There are specific guidelines to the certification itself, but each certifier also has its own standards. For example, Ms. Shipley said that CCOF requires each store to be inspected rather than relying on a sampling of stores, as is the policy of QAI's Organic Certification Program for Retailers.

The CCOF executive said that her organization has done individual and small- chain certifications, but it has not done retail certification for a larger chain, possibly because of the added cost of doing physical store inspections for each store.

While Ms. Shipley said that to gain certification by CCOF requires physical inspection of each facility involved, physical plant inspection by a third party is not required for the USDA certification seal. Currently, she said that CCOF is bidding to perform a retailer certification for a large chain, which she chose not to identify. She said that for any retailer -- or any company for that matter -- to become certified is not difficult if "you are organized and methodical."

Certification is about good recordkeeping, proper training and segregating organic from non-organic product, she said. And if a retailer runs a tight ship, certification can be achieved fairly easily.

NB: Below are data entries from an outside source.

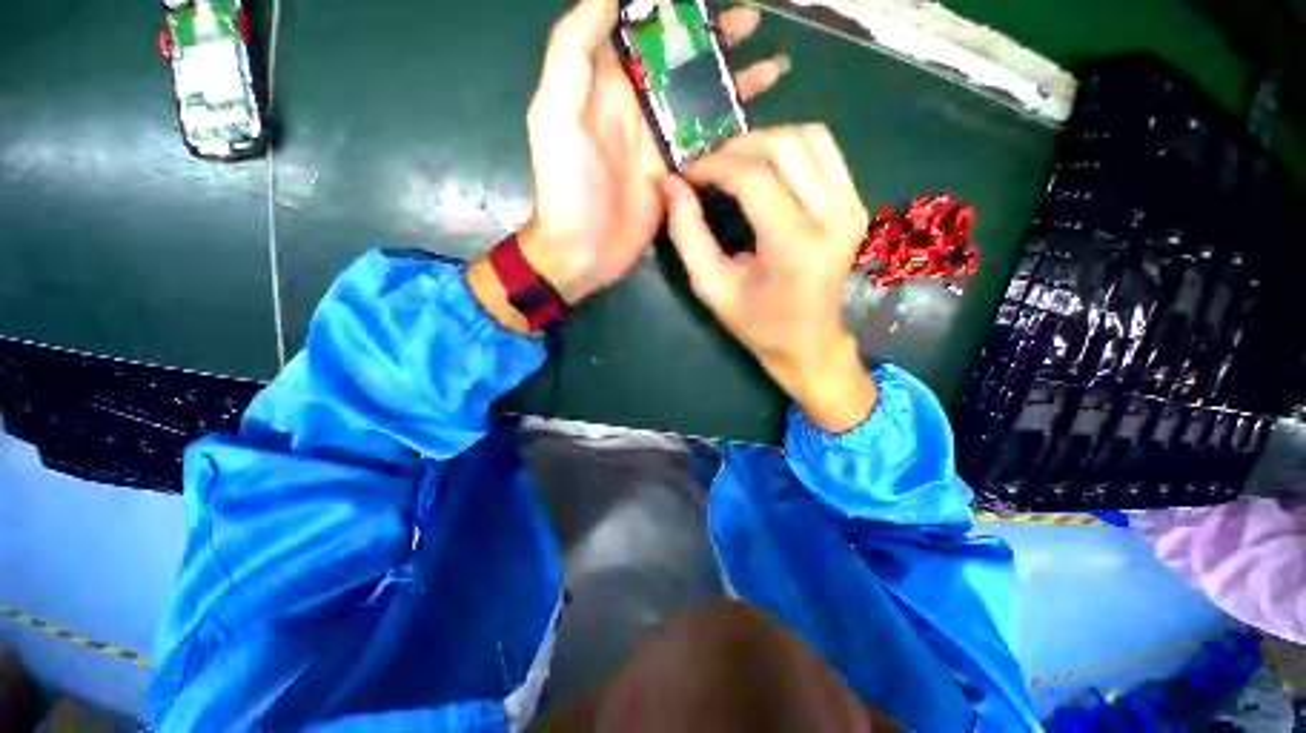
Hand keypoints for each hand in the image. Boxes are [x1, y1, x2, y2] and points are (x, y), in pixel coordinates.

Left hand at [469, 0, 788, 333]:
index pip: (641, 30)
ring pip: (702, 99)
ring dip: (734, 80)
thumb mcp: (555, 113)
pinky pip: (707, 143)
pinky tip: (756, 118)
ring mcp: (661, 141)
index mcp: (608, 84)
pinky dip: (731, 129)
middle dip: (715, 39)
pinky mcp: (677, 172)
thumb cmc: (566, 185)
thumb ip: (574, 50)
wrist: (583, 249)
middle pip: (681, 61)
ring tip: (772, 65)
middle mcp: (639, 105)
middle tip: (752, 20)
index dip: (669, 9)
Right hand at [660, 125, 876, 431]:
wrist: (809, 342)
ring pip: (808, 137)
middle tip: (708, 168)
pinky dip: (790, 149)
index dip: (714, 166)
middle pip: (783, 146)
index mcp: (794, 245)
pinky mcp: (856, 204)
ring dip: (764, 142)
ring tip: (734, 164)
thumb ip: (687, 234)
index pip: (753, 177)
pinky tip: (766, 170)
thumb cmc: (756, 323)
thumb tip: (668, 184)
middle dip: (736, 148)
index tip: (687, 174)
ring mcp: (851, 206)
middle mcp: (832, 217)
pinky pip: (824, 151)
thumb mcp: (711, 286)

Once a company is certified by CCOF or another organization, it will remain in good standing for as long as it pays its dues and passes an annual inspection. And, of course, it must keep records up to date, which means updating its certification as it adds organic products to its offerings.

Besides the marketing advantage, Ms. Houmann of OTA said that a retailer that has been certified can possibly process organic products on site. A non- certified retailer is allowed to sell organic products only within the same form in which they came into the store. For example, organic bagged salad must be sold in that packaging. A certified organic retailer could also be certified as a processor and then create and sell an organic salad in the produce department using organic ingredients that came into the produce department's backroom.

Ms. Shipley of CCOF said that the retailer certification designation allows a retailer to become the point of origin for the certification. For example, a retailer's bakery department could make and sell organic muffins using organic products if it becomes certified as a baker. It doesn't need to go back to the manufacturer of those raw products to receive the stamp of organic certification.

Mr. Abney said that retail certifications are generally for specific departments rather than for the entire store. He said that each certification done by QAI is on the firm's web site and lists the departments that are certified. For example, Hannaford Bros. has received certification for its produce, bakery and bulk departments.

Organic products are considered one of the faster-growing sectors at retail. The Organic Trade Association said that the industry grew 16.2 percent in 2005, accounting for $13.8 billion in consumer sales, and OTA predicts double-digit growth annually for at least the next five years.

In its press release announcing its organic certification, Hannaford Bros. revealed that its sales of organic products grew 20 percent in 2006.